The U.S. government reported that more than 60 percent of oil production in the Gulf remained shut following Tropical Storm Lee, which started to impact the oil concentrated Gulf region in the past week and weakened Sunday. Government estimates have placed a loss of oil supply to the market at more than 4 million barrels since energy companies in the region began to close production on Sept. 1.

There were reports saying President Barack Obama would propose a 300 billion U.S. dollar package to boost jobs, which is calculated to help restore the market confidence in a better economy.

Positive news also came from Europe over the debt crisis.

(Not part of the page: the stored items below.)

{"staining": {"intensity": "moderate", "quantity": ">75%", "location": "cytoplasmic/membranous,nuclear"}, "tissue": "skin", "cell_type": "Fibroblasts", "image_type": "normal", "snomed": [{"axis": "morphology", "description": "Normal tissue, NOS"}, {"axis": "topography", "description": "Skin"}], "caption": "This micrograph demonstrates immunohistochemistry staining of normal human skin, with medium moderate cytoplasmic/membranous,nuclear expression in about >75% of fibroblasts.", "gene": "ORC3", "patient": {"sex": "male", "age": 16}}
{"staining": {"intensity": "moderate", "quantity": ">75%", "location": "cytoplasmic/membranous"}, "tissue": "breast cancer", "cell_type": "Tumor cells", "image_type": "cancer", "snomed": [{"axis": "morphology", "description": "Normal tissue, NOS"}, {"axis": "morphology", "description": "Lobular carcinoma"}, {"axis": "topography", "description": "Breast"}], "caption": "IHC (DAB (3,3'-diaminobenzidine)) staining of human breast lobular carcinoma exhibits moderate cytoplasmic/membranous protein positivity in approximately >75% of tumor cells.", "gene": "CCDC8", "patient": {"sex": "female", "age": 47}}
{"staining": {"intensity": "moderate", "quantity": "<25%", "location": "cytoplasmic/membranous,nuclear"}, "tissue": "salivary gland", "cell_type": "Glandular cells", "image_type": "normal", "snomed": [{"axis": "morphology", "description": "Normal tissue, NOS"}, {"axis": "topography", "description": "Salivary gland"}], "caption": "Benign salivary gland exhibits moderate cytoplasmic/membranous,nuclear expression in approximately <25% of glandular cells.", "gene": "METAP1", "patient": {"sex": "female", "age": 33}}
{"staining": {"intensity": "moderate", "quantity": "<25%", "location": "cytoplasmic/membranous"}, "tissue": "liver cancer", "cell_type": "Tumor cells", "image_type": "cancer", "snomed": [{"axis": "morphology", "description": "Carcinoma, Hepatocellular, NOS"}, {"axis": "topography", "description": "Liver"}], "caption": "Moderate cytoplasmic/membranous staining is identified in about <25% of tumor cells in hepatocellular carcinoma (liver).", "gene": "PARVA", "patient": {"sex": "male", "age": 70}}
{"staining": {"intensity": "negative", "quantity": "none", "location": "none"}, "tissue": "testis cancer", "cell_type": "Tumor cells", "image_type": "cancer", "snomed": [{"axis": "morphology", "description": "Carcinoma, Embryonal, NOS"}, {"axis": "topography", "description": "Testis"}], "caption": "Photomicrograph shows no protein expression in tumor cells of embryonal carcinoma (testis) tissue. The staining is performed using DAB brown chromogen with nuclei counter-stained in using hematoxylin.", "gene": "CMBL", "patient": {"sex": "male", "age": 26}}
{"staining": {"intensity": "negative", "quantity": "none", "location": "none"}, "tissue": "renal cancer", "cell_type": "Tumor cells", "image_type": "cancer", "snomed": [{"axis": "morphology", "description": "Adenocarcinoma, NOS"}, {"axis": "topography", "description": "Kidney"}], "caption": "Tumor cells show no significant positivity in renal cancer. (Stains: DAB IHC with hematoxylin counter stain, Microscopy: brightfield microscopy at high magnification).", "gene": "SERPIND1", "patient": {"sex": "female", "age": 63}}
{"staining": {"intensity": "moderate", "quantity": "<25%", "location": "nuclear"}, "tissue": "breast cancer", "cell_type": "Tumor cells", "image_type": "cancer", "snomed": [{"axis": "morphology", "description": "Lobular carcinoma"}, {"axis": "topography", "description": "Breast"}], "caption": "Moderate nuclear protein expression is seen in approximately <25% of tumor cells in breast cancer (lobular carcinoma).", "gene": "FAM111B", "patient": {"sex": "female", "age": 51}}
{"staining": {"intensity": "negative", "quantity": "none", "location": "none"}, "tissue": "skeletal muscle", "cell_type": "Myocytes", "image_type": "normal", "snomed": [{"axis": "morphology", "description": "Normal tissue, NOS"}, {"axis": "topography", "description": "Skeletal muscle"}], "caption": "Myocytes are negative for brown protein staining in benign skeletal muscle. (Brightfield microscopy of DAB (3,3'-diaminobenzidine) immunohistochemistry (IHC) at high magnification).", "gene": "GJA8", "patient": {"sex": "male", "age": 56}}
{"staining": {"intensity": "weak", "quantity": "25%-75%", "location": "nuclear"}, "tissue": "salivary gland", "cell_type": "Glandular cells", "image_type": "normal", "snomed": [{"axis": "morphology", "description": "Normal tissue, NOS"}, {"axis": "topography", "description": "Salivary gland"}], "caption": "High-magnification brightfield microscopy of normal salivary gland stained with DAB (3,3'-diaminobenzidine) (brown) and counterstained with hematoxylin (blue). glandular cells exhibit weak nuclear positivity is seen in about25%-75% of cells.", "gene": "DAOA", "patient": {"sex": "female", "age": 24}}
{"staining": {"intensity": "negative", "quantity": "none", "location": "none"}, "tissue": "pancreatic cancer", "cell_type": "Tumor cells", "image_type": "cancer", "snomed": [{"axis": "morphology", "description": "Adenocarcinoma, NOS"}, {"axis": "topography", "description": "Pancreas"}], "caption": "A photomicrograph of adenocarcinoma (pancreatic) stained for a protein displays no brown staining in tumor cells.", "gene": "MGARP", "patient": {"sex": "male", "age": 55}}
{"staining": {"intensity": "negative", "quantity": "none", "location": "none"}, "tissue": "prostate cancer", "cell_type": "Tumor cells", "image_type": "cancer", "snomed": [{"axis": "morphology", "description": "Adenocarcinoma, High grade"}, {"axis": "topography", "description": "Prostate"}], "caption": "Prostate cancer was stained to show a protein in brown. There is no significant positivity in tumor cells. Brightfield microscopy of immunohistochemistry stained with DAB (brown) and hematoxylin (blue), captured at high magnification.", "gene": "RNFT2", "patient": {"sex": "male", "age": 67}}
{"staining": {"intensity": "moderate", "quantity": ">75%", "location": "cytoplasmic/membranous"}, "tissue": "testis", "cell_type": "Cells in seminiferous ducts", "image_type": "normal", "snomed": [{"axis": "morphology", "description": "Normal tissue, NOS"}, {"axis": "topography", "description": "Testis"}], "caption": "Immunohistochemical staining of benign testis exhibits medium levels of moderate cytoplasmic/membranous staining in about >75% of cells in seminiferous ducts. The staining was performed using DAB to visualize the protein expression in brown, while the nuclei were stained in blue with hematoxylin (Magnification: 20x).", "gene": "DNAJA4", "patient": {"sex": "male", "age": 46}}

After Italy proposed a new austerity plan, Germany's top court decided to give its support to Berlin for participating in euro zone bailout packages, which eased concerns about European debt crisis.

And the dollar index, which tracks the greenback's performance against a basket of six currencies, fell about 0.6 percent as the euro got boosted by the European debt hopes. A weaker dollar was usually bullish to dollar-denominated oil.

Prices of light, sweet crude for October delivery jumped 3.32 dollars, or 3.86 percent, to settle at 89.34 dollars a barrel on the New York Mercantile Exchange.

In London, Brent crude for October delivery rose 2.91 dollars, or 2.58 percent, to close at 115.80 dollars a barrel.